17 CFR Chapter I Concept Release on Risk Controls and System Safeguards for Automated Trading Environments

Enabling traders and exchanges to continue to work with regulators in a cooperative environment that recognizes the significant market incentives shared by all stakeholders to ensure trading system and market integrity is the best approach as we transition to technology-based markets.


I appreciate the opportunity to comment on the Commodity Futures Trading Commission’s “Concept Release on Risk Controls and System Safeguards for Automated Trading Environments; Proposed Rule.” The Mercatus Center at George Mason University is dedicated to bridging the gap between academic ideas and real-world problems and advancing knowledge about the effects of regulation on society. This comment does not represent the views of any particular affected party or special interest group, but is designed to assist the Commodity Futures Trading Commission (CFTC) as it explores whether existing industry practices are adequate to ensure market integrity or if additional regulatory measures are necessary.

The CFTC describes the Concept Release as a “platform for cataloguing existing industry practices, determining their efficacy and implementation to date, and evaluating the need for additional measures, if any.” The intent of the document is “to serve as a high-level enunciation of potential measures intended to reduce the likelihood of market disrupting events and mitigate their impact when they occur.” 1 While the CFTC recognizes the existence of risk controls, the Concept Release is designed to determine if enforced standardization via regulation is in the best interest of the market. The regulatory measures proposed by the CFTC within the document fail to meet this standard.

The CFTC proposes four broad categories of regulation: (1) pretrade controls, (2) post-trade reports and measures, (3) system safeguards, and (4) other risk controls. The proposal recognizes that many of theses controls are already in place, in one form or another, in most trading firms and exchanges. The alternative proposed by the CFTC is to allow traders and exchanges to continue to operate as they have if it is determined that measures already in place are sufficient to ensure the integrity of markets in automated trading environments. 

The Evolving Market and Need for Reform 

The transition from trading venues centered on human-initiated trading activities to a highly automated and electronically networked environment has resulted in a market that is much faster and more efficient. Documented benefits of this new environment have included increased market liquidity and more efficient price discovery, lower transaction costs, narrower spreads, wider participation in markets, reduced impacts of volatility, increased availability of direct market access, and a means to obtain better order execution for clients. 
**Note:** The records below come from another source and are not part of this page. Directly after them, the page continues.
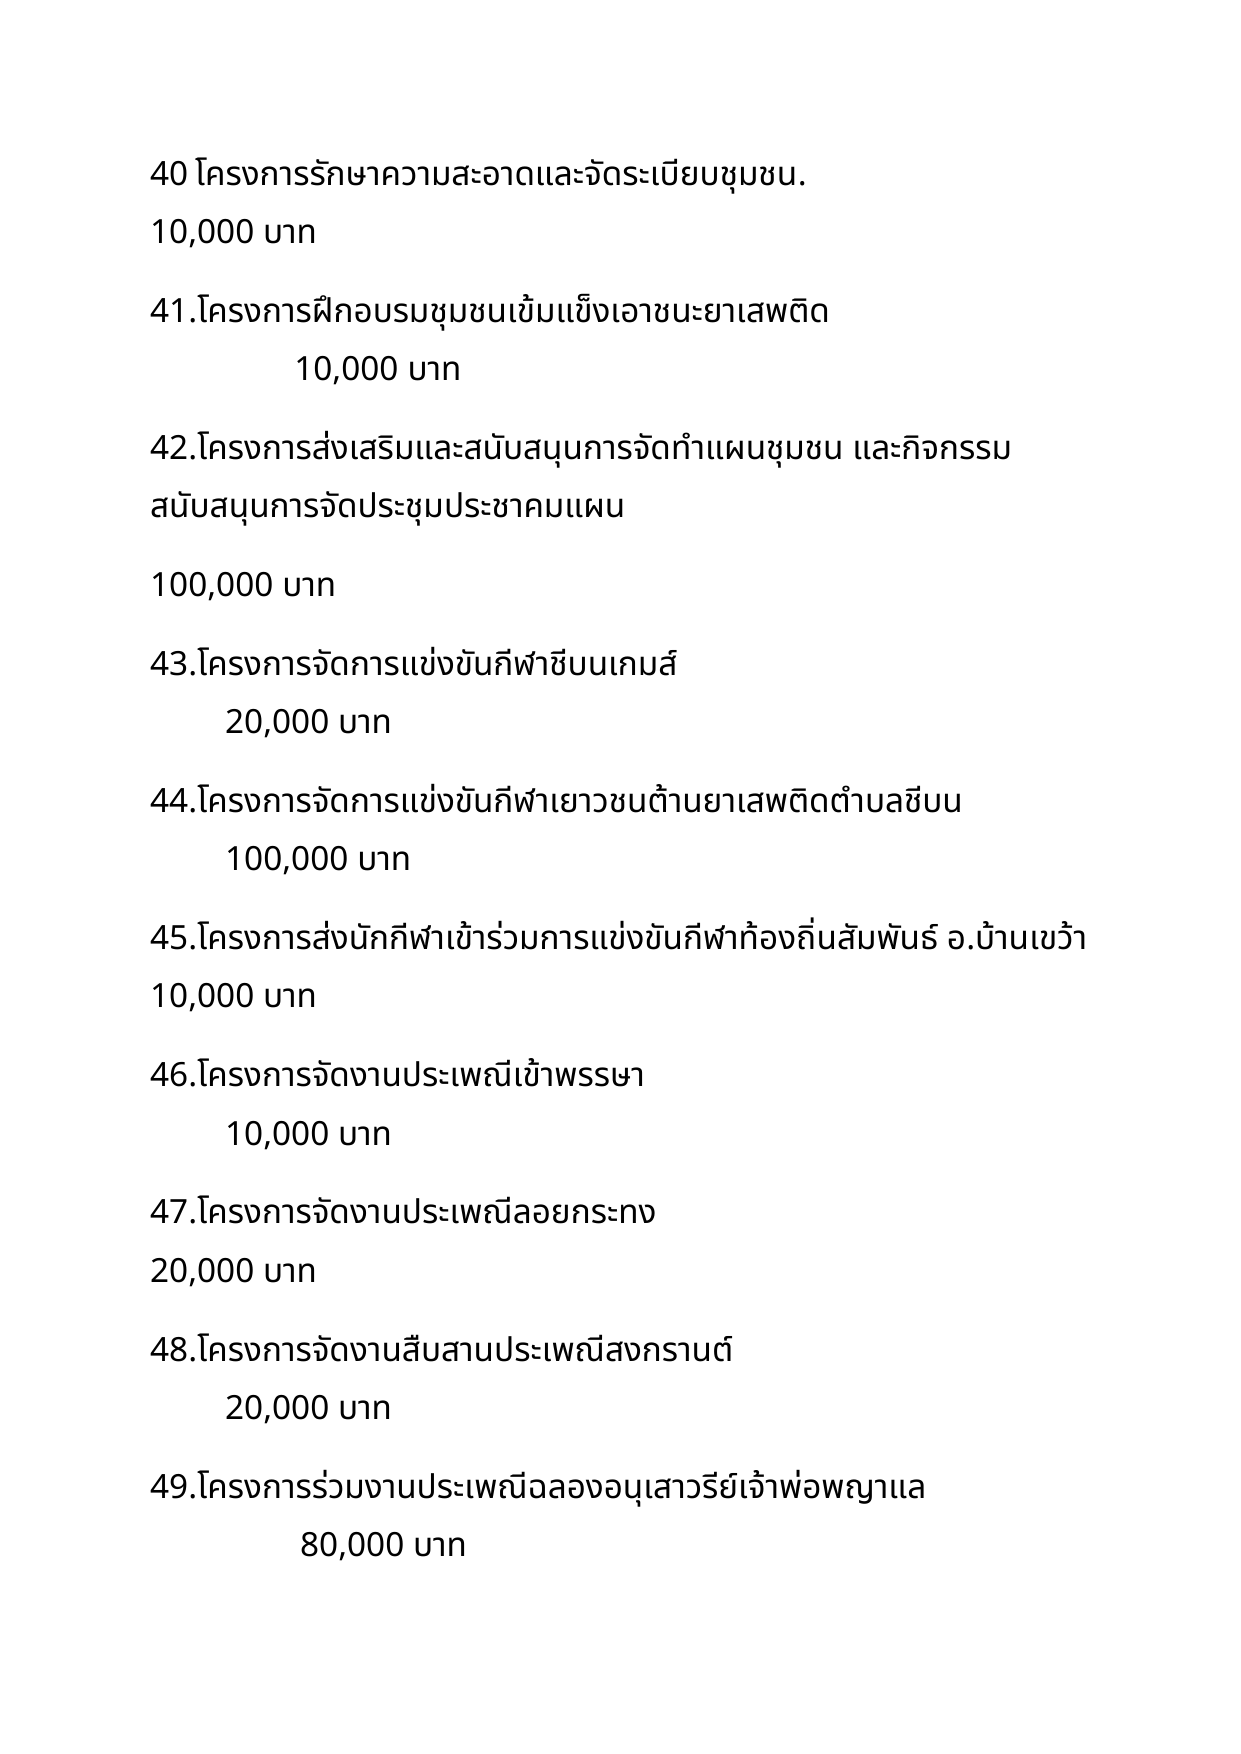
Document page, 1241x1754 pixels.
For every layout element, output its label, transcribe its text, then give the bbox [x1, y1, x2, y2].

text 48.โครงการจัดงานสืบสานประเพณีสงกรานต์ 20,000 บาท [150, 1325, 1090, 1434]
text 41.โครงการฝึกอบรมชุมชนเข้มแข็งเอาชนะยาเสพติด 10,000 บาท [150, 287, 1090, 396]
text 46.โครงการจัดงานประเพณีเข้าพรรษา 10,000 บาท [150, 1051, 1090, 1160]
text 49.โครงการร่วมงานประเพณีฉลองอนุเสาวรีย์เจ้าพ่อพญาแล 80,000 บาท [150, 1462, 1090, 1571]
text 43.โครงการจัดการแข่งขันกีฬาชีบนเกมส์ 20,000 บาท [150, 640, 1090, 749]
text 40โครงการรักษาความสะอาดและจัดระเบียบชุมชน. 10,000 บาท [150, 150, 1090, 259]
text 47.โครงการจัดงานประเพณีลอยกระทง 20,000 บาท [150, 1188, 1090, 1297]
text 42.โครงการส่งเสริมและสนับสนุนการจัดทำแผนชุมชน และกิจกรรมสนับสนุนการจัดประชุมประชาคมแผน [150, 424, 1090, 533]
text 44.โครงการจัดการแข่งขันกีฬาเยาวชนต้านยาเสพติดตำบลชีบน 100,000 บาท [150, 777, 1090, 886]
text 100,000 บาท [150, 561, 1090, 612]
text 45.โครงการส่งนักกีฬาเข้าร่วมการแข่งขันกีฬาท้องถิ่นสัมพันธ์ อ.บ้านเขว้า 10,000 บาท [150, 914, 1090, 1023]
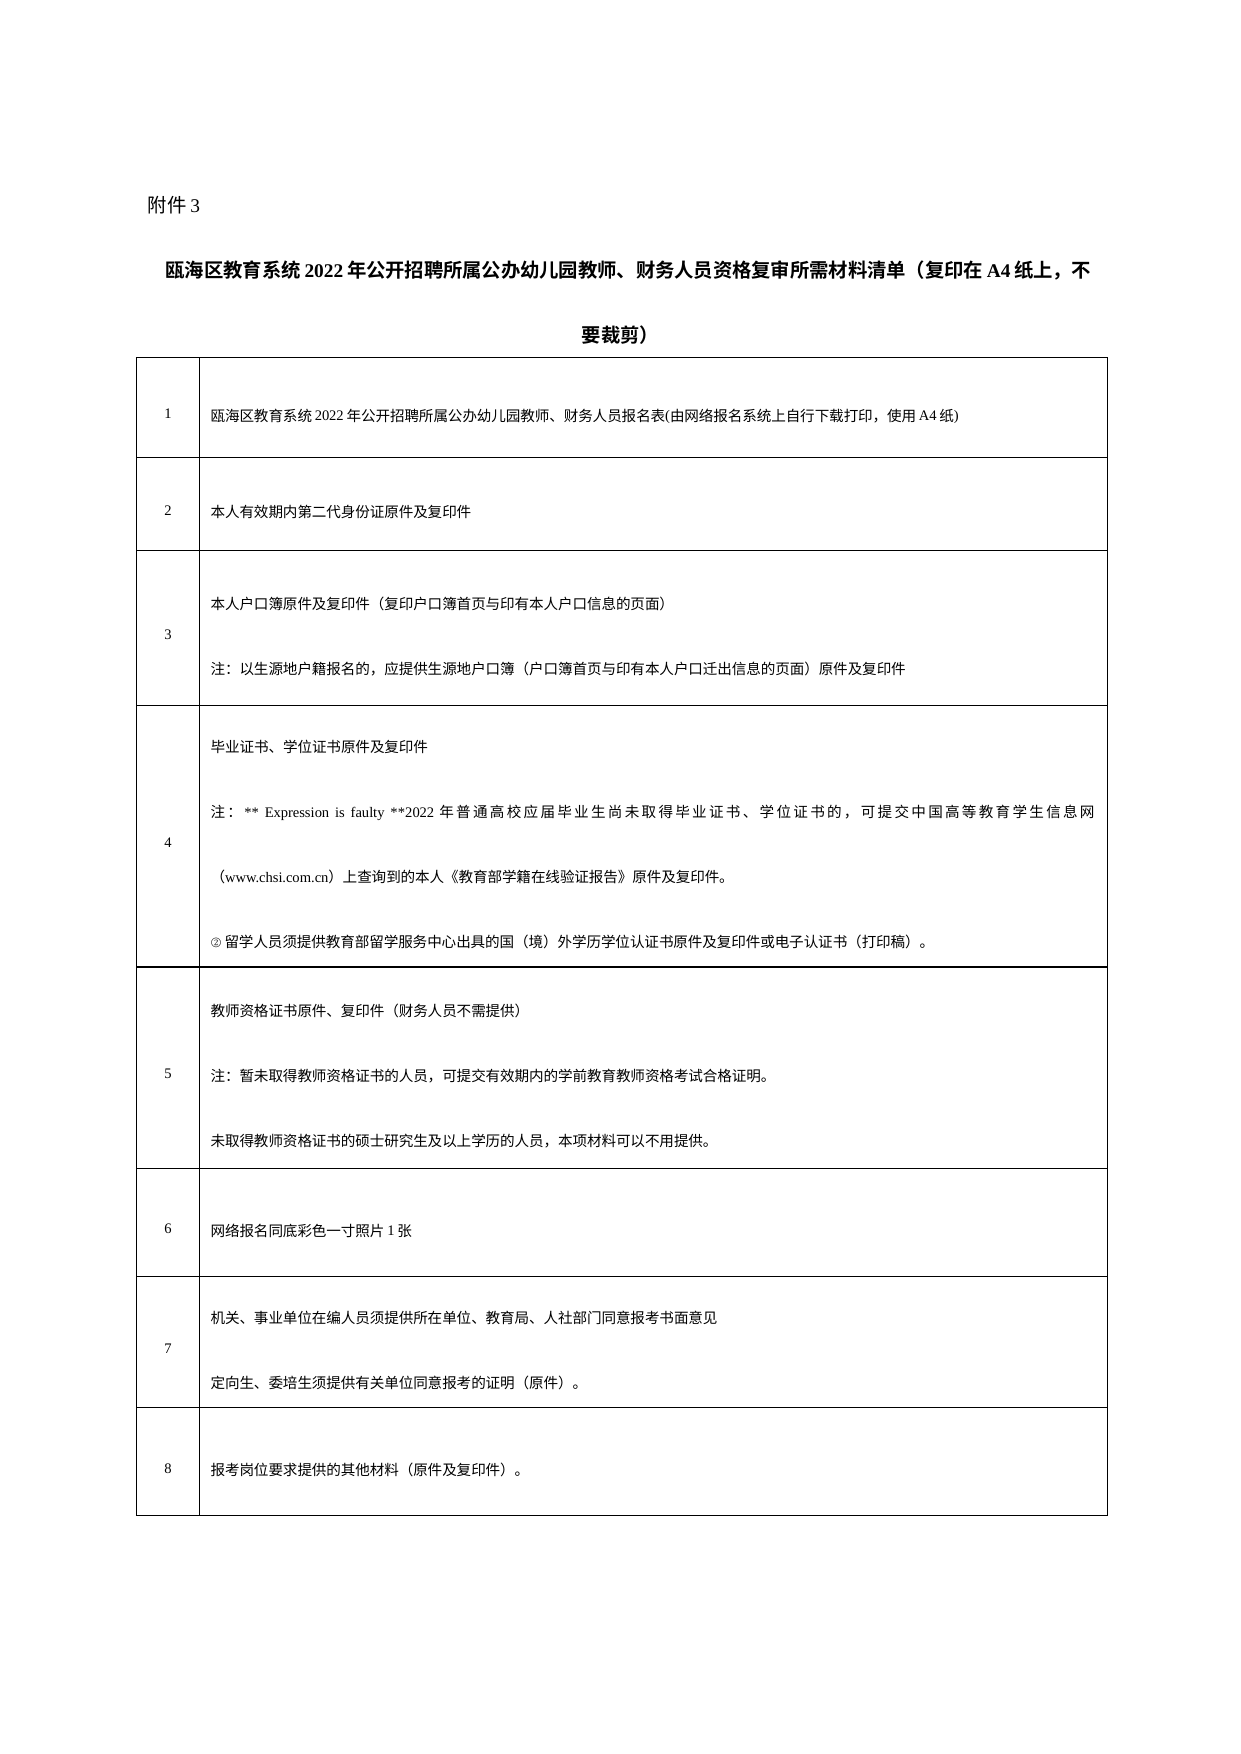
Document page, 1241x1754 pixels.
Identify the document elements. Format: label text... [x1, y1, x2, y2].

table_cell 5 [137, 968, 199, 1168]
table_cell 2 [137, 458, 199, 550]
table_cell 网络报名同底彩色一寸照片1张 [200, 1169, 1107, 1276]
table_cell 毕业证书、学位证书原件及复印件 注：①2022年普通高校应届毕业生尚未取得毕业证书、学位证书的，可提交中国高等教育学生信息网（www.chsi.com.cn）上查询到的本人《教育部学籍在线验证报告》原件及复印件。 ②留学人员须提供教育部留学服务中心出具的国（境）外学历学位认证书原件及复印件或电子认证书（打印稿）。 [200, 706, 1107, 966]
table_cell 4 [137, 706, 199, 966]
table_header 瓯海区教育系统2022年公开招聘所属公办幼儿园教师、财务人员报名表(由网络报名系统上自行下载打印，使用A4纸) [200, 358, 1107, 457]
table_header 1 [137, 358, 199, 457]
table_cell 6 [137, 1169, 199, 1276]
table_cell 机关、事业单位在编人员须提供所在单位、教育局、人社部门同意报考书面意见 定向生、委培生须提供有关单位同意报考的证明（原件）。 [200, 1277, 1107, 1407]
text 瓯海区教育系统2022年公开招聘所属公办幼儿园教师、财务人员资格复审所需材料清单（复印在A4纸上，不要裁剪） [148, 227, 1092, 357]
text 附件3 [148, 162, 1092, 227]
table_cell 报考岗位要求提供的其他材料（原件及复印件）。 [200, 1408, 1107, 1515]
table_cell 7 [137, 1277, 199, 1407]
table_cell 3 [137, 551, 199, 705]
table_cell 本人有效期内第二代身份证原件及复印件 [200, 458, 1107, 550]
table_cell 本人户口簿原件及复印件（复印户口簿首页与印有本人户口信息的页面） 注：以生源地户籍报名的，应提供生源地户口簿（户口簿首页与印有本人户口迁出信息的页面）原件及复印件 [200, 551, 1107, 705]
table_cell 8 [137, 1408, 199, 1515]
table_cell 教师资格证书原件、复印件（财务人员不需提供） 注：暂未取得教师资格证书的人员，可提交有效期内的学前教育教师资格考试合格证明。 未取得教师资格证书的硕士研究生及以上学历的人员，本项材料可以不用提供。 [200, 968, 1107, 1168]
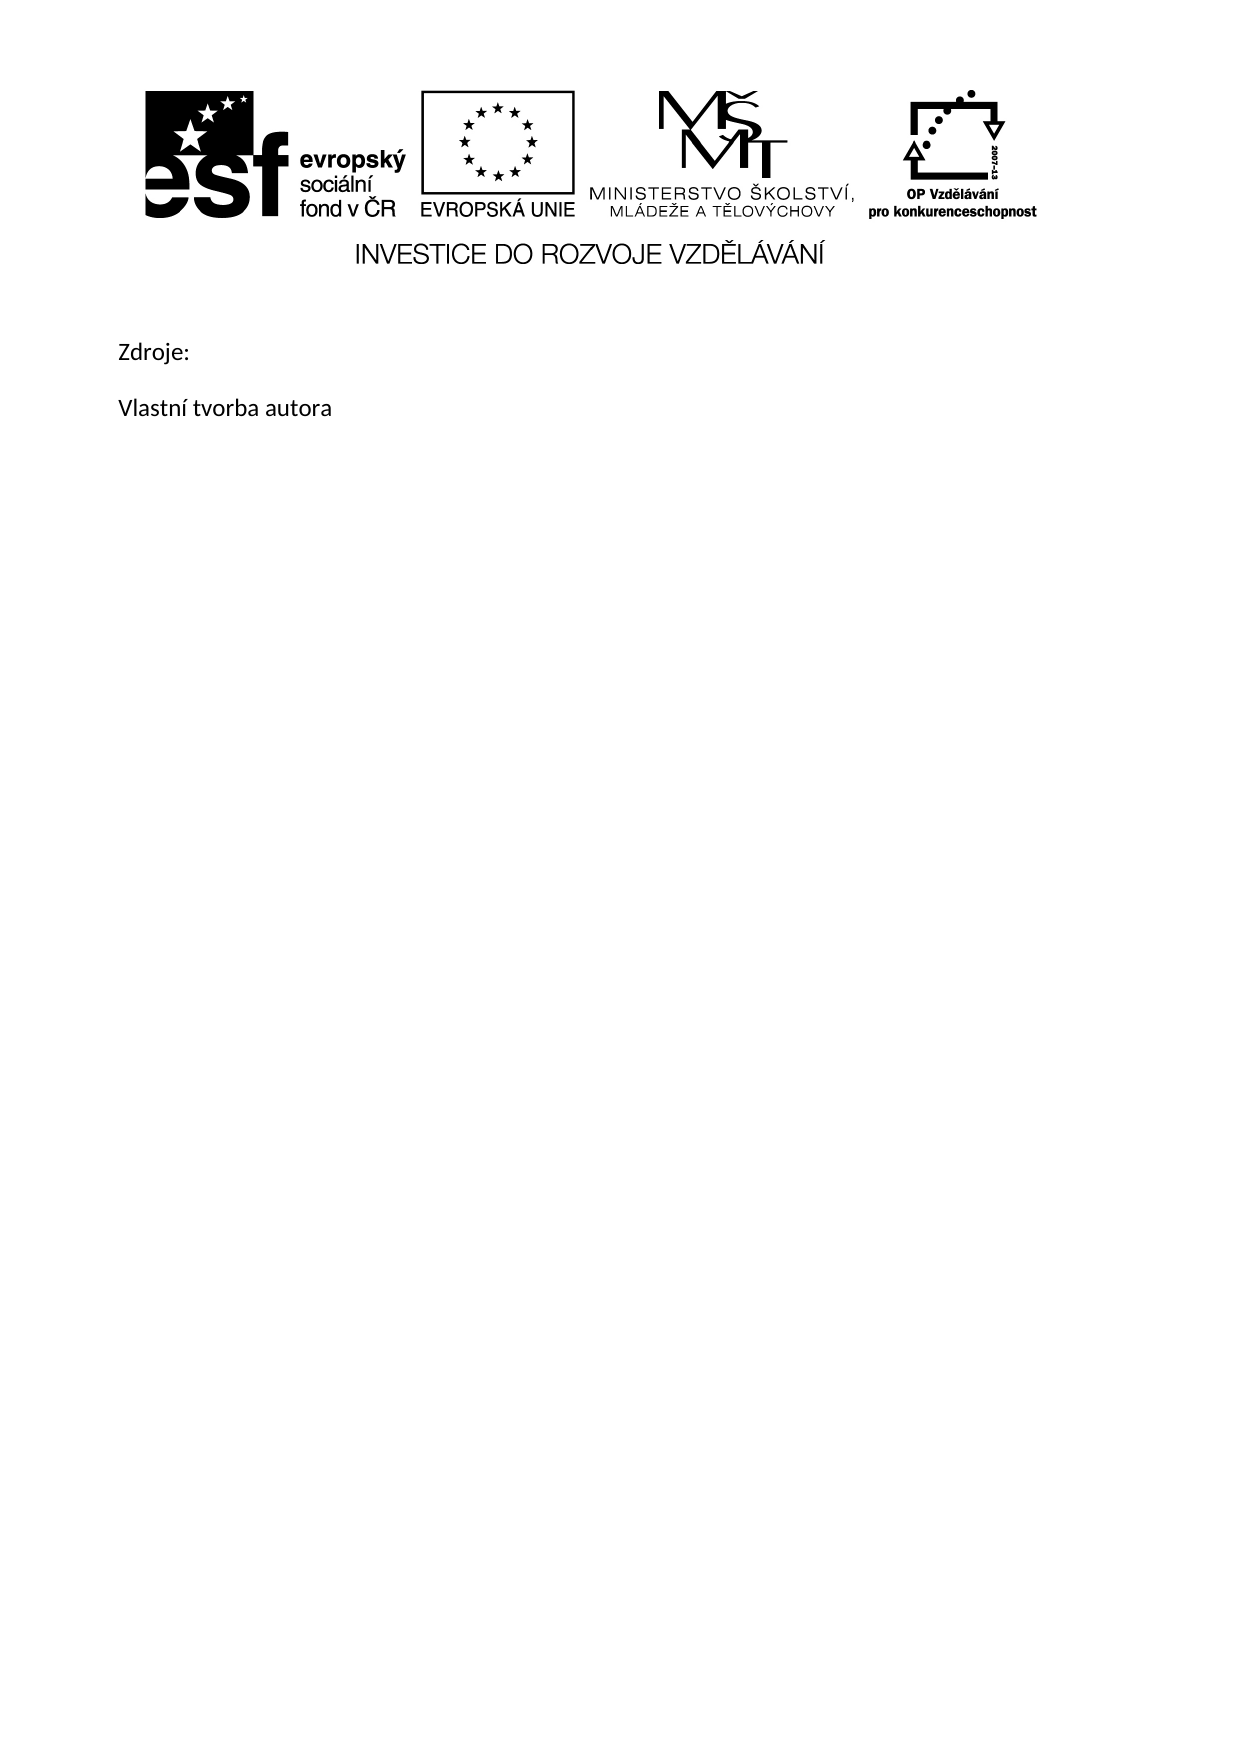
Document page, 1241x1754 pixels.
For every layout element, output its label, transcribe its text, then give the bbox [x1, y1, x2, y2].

text Zdroje: [118, 336, 1122, 367]
picture [118, 73, 1064, 281]
text Vlastní tvorba autora [118, 392, 1122, 423]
Recent market events, including the “Flash Crash” of May 2010, algorithmic failures at Knight Capital, and quote dissemination system connectivity issues at the Nasdaq stock market, have caused automated systems to come under increased scrutiny and calls for more aggressive formalized regulation.2 Regulation has already been approved by the CFTC that broadly prohibits manipulative and deceptive devices and directly or indirectly manipulating or attempting to manipulate prices.3 Additionally, the Dodd-Frank Wall Street Reform and Consumer Protection Act makes it unlawful to engage in disruptive trading practices.4 Recent fines imposed by the CFTC and others against Panther Energy Trading LLC and Michael Corsica for deliberately manipulating commodities markets in late July 2013 are examples of the enforceability of these existing regulations.5 It is safe to say that when an individual or firm is intentionally engaging in manipulative practices, a market failure exists that must be managed from a regulatory perspective. 

The regulations proposed in the Concept Release are generally not directly associated with a broad market failure that requires additional formal regulation. There are no consistent and widespread issues associated with the ability of all available information to be efficiently and fully reflected in the price of securities or the market’s ability to efficiently transfer security ownership. What do exist are periodic technology problems associated with the evolving nature of financial markets to automated systems. These are not problems inherent in the technology independently, but often associated with the human interaction with the technology, particularly system programming and oversight. In that respect, the human-centered nature of markets has not changed.